> [PASSAGE TO READ]
As is apparent, the training procedure significantly improves the stability of the memory, with the representation of the input semantic pointer being retained indefinitely over time. 

## 4. Introduce input binding and retrieval cues

To make things a bit more complicated, we'll introduce a binding procedure such that the memory ensemble encodes a structured semantic pointer that is generated from a single pair of input semantic pointers. We'll also incorporate input cues that can be used to retrieve information from the memory ensemble. In order to do this, we'll have to make some simple changes to our data generation function and our model definition.

In [None]:
def get_binding_data(n_inputs, dims, seed, t_int, t_mem=None): 
    t_total = t_int + t_mem if t_mem else t_int * 2
    
    state = np.random.RandomState(seed)
    vocab = spa.Vocabulary(dimensions=dims, rng=state, max_similarity=1)
    
    # intialize arrays for input and output trajectories
    roles = np.zeros((n_inputs, t_total, dims))
    fills = np.zeros((n_inputs, t_total, dims))
    pairs = np.zeros((n_inputs, t_total, dims))

    # iterate through examples to be generated, fill arrays
    for n in range(n_inputs):        
        roles[n, :t_int, :] = vocab.parse('ROLE_'+str(n)).v
        fills[n, :t_int, :] = vocab.parse('FILL_'+str(n)).v
        
        pair_key = 'ROLE_' + str(n) + '*' + 'FILL_' + str(n)
        pair_ptr = vocab.parse(pair_key)
        vocab.add(pair_key, pair_ptr.v)
        
        pairs[n, :, :] = pair_ptr.v

    # make scaling ramp for target output trajectories
    ramp = np.asarray([t / t_int for t in range(t_int)])
    ramp = np.concatenate((ramp, np.ones(t_total - t_int)))
    pairs = pairs * ramp[None, :, None]

    return roles, fills, pairs, vocab 

In [None]:
# create testing data
test_roles, test_fills, test_pairs, test_vocab = get_binding_data(n_inputs, dims, seed=seed, t_int=t_int)

> [Stored data entries]
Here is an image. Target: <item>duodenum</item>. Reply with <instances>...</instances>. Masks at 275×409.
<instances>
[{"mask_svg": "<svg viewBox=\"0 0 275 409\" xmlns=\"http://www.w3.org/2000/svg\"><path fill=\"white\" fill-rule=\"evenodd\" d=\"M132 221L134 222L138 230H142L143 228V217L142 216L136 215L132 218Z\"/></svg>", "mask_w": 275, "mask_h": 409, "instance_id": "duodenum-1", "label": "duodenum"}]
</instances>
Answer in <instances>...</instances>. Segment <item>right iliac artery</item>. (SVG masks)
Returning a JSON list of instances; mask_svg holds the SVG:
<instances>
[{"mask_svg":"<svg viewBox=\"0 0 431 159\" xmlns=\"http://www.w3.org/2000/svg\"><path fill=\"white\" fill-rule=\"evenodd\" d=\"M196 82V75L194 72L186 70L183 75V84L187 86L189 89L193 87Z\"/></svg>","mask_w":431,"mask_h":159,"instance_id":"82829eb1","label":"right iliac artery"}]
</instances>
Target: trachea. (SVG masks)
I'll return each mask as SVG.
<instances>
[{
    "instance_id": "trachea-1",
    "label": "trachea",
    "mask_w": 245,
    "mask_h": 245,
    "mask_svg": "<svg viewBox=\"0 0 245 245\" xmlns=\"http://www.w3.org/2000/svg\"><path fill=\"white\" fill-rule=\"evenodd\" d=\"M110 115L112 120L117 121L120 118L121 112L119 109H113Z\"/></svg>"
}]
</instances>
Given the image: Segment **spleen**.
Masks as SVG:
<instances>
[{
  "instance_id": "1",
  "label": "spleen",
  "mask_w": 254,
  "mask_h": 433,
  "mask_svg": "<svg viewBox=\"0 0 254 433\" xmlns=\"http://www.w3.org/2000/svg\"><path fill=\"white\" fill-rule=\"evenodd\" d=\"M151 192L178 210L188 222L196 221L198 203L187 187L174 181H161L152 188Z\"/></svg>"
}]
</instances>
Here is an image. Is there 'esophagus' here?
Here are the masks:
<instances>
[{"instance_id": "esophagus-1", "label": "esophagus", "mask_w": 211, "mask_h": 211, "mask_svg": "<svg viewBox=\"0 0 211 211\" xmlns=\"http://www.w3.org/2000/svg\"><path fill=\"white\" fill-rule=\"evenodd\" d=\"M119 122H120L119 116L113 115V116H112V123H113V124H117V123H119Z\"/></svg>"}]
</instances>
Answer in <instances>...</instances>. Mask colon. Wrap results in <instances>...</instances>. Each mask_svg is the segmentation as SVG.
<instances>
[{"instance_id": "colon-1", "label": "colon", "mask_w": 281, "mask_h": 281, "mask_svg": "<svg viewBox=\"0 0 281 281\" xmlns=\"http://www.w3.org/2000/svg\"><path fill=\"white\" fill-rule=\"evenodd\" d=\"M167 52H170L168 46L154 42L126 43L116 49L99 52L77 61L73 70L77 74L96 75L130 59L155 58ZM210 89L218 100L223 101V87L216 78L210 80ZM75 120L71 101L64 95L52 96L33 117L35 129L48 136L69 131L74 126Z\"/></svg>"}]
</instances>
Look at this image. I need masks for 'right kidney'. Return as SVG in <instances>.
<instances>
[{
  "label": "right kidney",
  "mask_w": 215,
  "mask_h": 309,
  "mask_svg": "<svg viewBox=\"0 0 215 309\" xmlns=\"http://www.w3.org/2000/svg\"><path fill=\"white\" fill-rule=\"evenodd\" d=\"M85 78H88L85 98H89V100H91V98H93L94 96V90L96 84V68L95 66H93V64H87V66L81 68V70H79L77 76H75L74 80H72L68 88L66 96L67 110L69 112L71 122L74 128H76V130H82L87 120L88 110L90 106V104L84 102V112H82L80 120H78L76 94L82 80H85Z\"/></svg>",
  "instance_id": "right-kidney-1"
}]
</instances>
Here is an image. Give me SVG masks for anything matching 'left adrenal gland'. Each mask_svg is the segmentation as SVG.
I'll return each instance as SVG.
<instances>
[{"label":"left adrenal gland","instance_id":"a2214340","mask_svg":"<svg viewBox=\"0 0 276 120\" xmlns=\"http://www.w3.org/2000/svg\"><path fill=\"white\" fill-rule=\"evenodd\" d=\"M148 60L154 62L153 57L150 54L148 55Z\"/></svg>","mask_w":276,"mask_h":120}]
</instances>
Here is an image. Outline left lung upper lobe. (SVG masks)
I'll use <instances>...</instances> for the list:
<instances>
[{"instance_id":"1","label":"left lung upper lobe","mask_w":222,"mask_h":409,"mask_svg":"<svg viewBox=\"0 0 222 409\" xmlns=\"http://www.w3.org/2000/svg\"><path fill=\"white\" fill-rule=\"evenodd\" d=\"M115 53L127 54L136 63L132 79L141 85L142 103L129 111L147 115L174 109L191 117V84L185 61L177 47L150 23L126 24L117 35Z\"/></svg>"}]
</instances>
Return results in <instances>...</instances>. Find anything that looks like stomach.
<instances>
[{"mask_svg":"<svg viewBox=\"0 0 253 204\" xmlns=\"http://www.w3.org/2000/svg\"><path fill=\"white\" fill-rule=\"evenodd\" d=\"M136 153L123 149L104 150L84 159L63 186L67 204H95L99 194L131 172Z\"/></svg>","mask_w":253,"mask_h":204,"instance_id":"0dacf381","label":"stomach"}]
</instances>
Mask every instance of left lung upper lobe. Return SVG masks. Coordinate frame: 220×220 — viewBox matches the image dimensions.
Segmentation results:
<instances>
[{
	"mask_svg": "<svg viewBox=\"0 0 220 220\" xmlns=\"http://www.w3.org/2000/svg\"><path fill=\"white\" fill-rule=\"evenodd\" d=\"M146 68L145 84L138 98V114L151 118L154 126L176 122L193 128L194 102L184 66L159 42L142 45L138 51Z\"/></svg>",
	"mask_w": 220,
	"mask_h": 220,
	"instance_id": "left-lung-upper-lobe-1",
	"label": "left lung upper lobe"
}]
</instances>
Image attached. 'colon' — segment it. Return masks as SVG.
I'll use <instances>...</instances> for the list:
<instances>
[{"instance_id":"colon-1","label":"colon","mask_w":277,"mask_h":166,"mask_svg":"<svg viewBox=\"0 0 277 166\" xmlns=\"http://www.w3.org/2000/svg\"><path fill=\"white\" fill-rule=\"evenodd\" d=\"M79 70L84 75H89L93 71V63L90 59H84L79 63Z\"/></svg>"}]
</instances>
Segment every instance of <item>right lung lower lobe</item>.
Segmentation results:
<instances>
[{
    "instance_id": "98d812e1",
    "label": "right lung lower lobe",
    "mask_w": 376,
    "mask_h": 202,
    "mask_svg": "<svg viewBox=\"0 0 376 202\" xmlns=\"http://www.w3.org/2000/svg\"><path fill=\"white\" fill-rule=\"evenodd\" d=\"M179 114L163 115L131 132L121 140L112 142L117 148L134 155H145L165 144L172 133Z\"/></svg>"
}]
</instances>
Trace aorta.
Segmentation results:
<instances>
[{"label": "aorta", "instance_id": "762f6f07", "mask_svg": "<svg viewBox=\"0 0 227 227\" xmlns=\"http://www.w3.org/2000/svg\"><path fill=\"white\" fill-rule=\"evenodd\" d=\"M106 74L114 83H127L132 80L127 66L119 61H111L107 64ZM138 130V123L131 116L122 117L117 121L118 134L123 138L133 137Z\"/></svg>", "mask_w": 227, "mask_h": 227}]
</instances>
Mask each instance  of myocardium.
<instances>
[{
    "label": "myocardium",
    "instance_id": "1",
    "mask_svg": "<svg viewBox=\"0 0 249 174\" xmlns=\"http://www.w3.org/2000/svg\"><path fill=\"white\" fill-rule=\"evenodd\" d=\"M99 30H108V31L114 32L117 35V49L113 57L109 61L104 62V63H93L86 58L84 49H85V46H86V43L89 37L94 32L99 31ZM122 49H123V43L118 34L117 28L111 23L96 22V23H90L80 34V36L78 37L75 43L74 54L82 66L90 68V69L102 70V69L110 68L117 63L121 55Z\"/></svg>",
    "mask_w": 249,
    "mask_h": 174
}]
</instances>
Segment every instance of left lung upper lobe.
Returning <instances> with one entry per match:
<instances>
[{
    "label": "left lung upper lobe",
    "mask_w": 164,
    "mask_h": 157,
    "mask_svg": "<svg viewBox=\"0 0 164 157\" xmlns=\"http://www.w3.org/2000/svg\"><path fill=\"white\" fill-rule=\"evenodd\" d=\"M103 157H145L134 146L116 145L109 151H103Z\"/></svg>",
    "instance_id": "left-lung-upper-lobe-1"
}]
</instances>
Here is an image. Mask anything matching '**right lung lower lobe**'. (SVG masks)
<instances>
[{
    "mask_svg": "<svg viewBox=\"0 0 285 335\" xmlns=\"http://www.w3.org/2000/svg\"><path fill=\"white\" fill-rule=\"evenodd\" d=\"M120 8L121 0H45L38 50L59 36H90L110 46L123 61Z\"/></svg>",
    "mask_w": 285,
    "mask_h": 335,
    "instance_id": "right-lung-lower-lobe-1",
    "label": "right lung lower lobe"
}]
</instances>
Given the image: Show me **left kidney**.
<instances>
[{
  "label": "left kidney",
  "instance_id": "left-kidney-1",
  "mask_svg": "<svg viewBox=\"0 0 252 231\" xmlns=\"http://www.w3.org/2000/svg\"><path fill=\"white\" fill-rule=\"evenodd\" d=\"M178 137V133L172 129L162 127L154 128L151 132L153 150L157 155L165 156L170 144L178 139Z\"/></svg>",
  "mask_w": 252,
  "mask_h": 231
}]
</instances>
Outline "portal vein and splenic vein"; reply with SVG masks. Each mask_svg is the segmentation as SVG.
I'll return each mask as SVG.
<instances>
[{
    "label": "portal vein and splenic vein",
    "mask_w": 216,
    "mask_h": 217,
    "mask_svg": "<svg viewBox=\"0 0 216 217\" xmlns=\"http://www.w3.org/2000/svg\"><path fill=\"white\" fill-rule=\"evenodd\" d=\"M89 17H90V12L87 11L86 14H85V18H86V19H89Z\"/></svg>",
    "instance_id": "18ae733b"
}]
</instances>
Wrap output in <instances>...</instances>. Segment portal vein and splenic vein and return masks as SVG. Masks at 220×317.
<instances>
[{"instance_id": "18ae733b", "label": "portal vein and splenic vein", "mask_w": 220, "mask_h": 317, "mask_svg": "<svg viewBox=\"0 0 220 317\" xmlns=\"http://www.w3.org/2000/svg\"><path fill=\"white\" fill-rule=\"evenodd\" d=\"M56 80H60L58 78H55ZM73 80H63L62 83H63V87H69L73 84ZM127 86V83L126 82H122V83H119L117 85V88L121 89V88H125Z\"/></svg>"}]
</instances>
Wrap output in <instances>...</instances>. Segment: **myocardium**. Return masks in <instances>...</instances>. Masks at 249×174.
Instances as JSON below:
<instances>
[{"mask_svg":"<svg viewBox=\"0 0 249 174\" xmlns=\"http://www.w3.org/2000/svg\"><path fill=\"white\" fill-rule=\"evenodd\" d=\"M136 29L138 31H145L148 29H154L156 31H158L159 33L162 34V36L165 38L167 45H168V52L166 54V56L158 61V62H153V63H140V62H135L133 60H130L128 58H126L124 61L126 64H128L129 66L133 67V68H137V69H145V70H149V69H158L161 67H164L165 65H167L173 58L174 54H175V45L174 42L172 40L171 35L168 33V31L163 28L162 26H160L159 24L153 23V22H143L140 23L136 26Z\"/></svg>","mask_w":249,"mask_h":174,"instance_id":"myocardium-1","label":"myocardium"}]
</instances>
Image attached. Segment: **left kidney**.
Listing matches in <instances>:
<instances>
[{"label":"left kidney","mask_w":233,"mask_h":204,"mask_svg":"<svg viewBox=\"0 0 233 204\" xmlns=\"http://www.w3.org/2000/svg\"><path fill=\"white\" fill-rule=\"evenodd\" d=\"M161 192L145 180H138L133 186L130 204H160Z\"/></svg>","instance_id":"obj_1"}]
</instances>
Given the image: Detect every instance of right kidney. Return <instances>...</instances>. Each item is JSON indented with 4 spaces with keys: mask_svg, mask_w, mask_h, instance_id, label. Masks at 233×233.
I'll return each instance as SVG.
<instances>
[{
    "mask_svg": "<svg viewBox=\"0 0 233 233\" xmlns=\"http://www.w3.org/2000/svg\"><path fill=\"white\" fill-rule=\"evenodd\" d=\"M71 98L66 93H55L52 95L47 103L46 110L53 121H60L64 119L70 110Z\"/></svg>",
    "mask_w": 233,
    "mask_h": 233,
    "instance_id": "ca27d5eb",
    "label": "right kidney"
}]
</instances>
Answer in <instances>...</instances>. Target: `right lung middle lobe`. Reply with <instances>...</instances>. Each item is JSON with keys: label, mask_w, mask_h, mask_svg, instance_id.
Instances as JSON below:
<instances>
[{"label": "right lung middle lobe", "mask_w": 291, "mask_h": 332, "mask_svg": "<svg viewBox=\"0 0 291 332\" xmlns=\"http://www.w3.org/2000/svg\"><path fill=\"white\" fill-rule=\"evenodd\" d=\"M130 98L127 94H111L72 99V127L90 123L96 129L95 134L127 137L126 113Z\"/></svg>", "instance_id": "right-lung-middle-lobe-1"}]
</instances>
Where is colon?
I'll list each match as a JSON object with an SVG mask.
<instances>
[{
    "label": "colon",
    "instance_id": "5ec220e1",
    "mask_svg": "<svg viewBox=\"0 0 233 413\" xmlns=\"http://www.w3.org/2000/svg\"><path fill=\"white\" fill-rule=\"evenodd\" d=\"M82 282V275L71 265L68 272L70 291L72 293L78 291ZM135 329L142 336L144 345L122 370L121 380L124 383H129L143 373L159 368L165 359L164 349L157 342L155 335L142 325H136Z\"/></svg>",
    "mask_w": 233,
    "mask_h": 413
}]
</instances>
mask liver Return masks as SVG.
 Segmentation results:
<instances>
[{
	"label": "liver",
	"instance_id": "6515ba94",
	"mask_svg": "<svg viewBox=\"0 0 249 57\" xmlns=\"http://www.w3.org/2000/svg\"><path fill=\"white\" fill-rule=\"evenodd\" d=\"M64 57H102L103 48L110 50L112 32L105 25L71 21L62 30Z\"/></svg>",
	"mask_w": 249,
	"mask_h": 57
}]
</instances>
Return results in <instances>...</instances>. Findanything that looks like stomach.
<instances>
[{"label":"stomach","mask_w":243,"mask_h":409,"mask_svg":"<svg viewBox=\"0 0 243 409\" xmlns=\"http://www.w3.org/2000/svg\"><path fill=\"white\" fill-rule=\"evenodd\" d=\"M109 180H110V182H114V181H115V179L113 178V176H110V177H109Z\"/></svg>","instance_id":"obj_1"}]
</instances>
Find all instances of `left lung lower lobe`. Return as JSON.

> [THE TASK]
Give every parameter in the definition of the function get_binding_data in the notebook excerpt on input binding. The stored data entries are not required for this exercise.

> [EXERCISE RESPONSE]
n_inputs, dims, seed, t_int, t_mem